• _Task to carry out_
Please transcribe every line of each entry below character for character, keeping the lines in their original order.

• _Entries shown_
───
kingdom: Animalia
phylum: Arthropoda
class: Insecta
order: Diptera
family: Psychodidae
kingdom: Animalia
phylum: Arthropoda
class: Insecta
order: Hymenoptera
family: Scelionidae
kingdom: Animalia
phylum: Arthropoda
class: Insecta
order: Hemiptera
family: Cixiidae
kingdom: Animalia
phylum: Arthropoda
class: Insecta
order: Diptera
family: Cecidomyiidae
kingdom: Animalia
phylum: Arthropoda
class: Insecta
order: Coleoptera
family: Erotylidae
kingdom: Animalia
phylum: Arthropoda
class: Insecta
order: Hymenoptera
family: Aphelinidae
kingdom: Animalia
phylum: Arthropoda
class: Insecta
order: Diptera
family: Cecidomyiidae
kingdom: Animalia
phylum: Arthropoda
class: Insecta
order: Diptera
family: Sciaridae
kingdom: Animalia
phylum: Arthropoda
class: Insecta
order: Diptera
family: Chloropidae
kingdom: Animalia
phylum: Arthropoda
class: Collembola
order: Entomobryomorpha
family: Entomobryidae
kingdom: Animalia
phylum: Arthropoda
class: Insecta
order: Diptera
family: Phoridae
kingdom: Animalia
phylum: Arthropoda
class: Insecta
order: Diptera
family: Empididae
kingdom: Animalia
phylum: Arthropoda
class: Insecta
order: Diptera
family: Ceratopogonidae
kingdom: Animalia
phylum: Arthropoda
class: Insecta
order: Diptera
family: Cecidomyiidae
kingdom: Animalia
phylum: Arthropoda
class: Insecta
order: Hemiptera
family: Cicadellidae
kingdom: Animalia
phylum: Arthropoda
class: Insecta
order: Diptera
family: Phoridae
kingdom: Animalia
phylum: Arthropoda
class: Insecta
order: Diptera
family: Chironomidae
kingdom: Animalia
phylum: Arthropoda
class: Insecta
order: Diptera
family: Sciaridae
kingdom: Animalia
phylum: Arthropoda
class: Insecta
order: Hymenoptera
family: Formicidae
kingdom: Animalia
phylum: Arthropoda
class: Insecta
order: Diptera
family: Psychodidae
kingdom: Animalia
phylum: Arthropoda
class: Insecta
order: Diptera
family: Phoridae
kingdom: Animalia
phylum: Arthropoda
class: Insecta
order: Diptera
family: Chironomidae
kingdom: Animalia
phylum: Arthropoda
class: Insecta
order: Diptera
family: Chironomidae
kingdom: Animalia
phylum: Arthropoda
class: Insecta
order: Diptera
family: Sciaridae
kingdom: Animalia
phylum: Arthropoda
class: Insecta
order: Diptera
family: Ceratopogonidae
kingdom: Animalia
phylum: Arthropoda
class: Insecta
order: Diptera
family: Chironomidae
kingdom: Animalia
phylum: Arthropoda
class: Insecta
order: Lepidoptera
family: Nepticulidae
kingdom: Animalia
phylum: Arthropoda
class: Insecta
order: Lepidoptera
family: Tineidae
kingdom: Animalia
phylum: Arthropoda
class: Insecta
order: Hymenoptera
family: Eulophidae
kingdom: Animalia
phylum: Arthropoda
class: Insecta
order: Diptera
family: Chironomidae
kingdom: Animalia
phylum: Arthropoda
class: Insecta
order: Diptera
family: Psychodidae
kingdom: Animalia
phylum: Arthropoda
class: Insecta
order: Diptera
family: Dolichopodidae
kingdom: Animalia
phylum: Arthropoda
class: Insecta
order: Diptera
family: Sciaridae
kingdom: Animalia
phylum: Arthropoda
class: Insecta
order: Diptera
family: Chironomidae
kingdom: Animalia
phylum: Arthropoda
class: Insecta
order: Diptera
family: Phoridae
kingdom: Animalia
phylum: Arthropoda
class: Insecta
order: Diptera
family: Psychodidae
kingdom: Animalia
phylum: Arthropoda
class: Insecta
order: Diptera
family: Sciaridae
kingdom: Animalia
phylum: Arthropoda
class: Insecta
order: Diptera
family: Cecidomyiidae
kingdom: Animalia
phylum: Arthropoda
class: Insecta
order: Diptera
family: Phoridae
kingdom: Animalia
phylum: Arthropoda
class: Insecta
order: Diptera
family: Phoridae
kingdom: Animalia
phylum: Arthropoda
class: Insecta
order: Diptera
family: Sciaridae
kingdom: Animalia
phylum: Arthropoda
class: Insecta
───
• _Result_
kingdom: Animalia
phylum: Arthropoda
class: Insecta
order: Diptera
family: Psychodidae
kingdom: Animalia
phylum: Arthropoda
class: Insecta
order: Hymenoptera
family: Scelionidae
kingdom: Animalia
phylum: Arthropoda
class: Insecta
order: Hemiptera
family: Cixiidae
kingdom: Animalia
phylum: Arthropoda
class: Insecta
order: Diptera
family: Cecidomyiidae
kingdom: Animalia
phylum: Arthropoda
class: Insecta
order: Coleoptera
family: Erotylidae
kingdom: Animalia
phylum: Arthropoda
class: Insecta
order: Hymenoptera
family: Aphelinidae
kingdom: Animalia
phylum: Arthropoda
class: Insecta
order: Diptera
family: Cecidomyiidae
kingdom: Animalia
phylum: Arthropoda
class: Insecta
order: Diptera
family: Sciaridae
kingdom: Animalia
phylum: Arthropoda
class: Insecta
order: Diptera
family: Chloropidae
kingdom: Animalia
phylum: Arthropoda
class: Collembola
order: Entomobryomorpha
family: Entomobryidae
kingdom: Animalia
phylum: Arthropoda
class: Insecta
order: Diptera
family: Phoridae
kingdom: Animalia
phylum: Arthropoda
class: Insecta
order: Diptera
family: Empididae
kingdom: Animalia
phylum: Arthropoda
class: Insecta
order: Diptera
family: Ceratopogonidae
kingdom: Animalia
phylum: Arthropoda
class: Insecta
order: Diptera
family: Cecidomyiidae
kingdom: Animalia
phylum: Arthropoda
class: Insecta
order: Hemiptera
family: Cicadellidae
kingdom: Animalia
phylum: Arthropoda
class: Insecta
order: Diptera
family: Phoridae
kingdom: Animalia
phylum: Arthropoda
class: Insecta
order: Diptera
family: Chironomidae
kingdom: Animalia
phylum: Arthropoda
class: Insecta
order: Diptera
family: Sciaridae
kingdom: Animalia
phylum: Arthropoda
class: Insecta
order: Hymenoptera
family: Formicidae
kingdom: Animalia
phylum: Arthropoda
class: Insecta
order: Diptera
family: Psychodidae
kingdom: Animalia
phylum: Arthropoda
class: Insecta
order: Diptera
family: Phoridae
kingdom: Animalia
phylum: Arthropoda
class: Insecta
order: Diptera
family: Chironomidae
kingdom: Animalia
phylum: Arthropoda
class: Insecta
order: Diptera
family: Chironomidae
kingdom: Animalia
phylum: Arthropoda
class: Insecta
order: Diptera
family: Sciaridae
kingdom: Animalia
phylum: Arthropoda
class: Insecta
order: Diptera
family: Ceratopogonidae
kingdom: Animalia
phylum: Arthropoda
class: Insecta
order: Diptera
family: Chironomidae
kingdom: Animalia
phylum: Arthropoda
class: Insecta
order: Lepidoptera
family: Nepticulidae
kingdom: Animalia
phylum: Arthropoda
class: Insecta
order: Lepidoptera
family: Tineidae
kingdom: Animalia
phylum: Arthropoda
class: Insecta
order: Hymenoptera
family: Eulophidae
kingdom: Animalia
phylum: Arthropoda
class: Insecta
order: Diptera
family: Chironomidae
kingdom: Animalia
phylum: Arthropoda
class: Insecta
order: Diptera
family: Psychodidae
kingdom: Animalia
phylum: Arthropoda
class: Insecta
order: Diptera
family: Dolichopodidae
kingdom: Animalia
phylum: Arthropoda
class: Insecta
order: Diptera
family: Sciaridae
kingdom: Animalia
phylum: Arthropoda
class: Insecta
order: Diptera
family: Chironomidae
kingdom: Animalia
phylum: Arthropoda
class: Insecta
order: Diptera
family: Phoridae
kingdom: Animalia
phylum: Arthropoda
class: Insecta
order: Diptera
family: Psychodidae
kingdom: Animalia
phylum: Arthropoda
class: Insecta
order: Diptera
family: Sciaridae
kingdom: Animalia
phylum: Arthropoda
class: Insecta
order: Diptera
family: Cecidomyiidae
kingdom: Animalia
phylum: Arthropoda
class: Insecta
order: Diptera
family: Phoridae
kingdom: Animalia
phylum: Arthropoda
class: Insecta
order: Diptera
family: Phoridae
kingdom: Animalia
phylum: Arthropoda
class: Insecta
order: Diptera
family: Sciaridae
kingdom: Animalia
phylum: Arthropoda
class: Insecta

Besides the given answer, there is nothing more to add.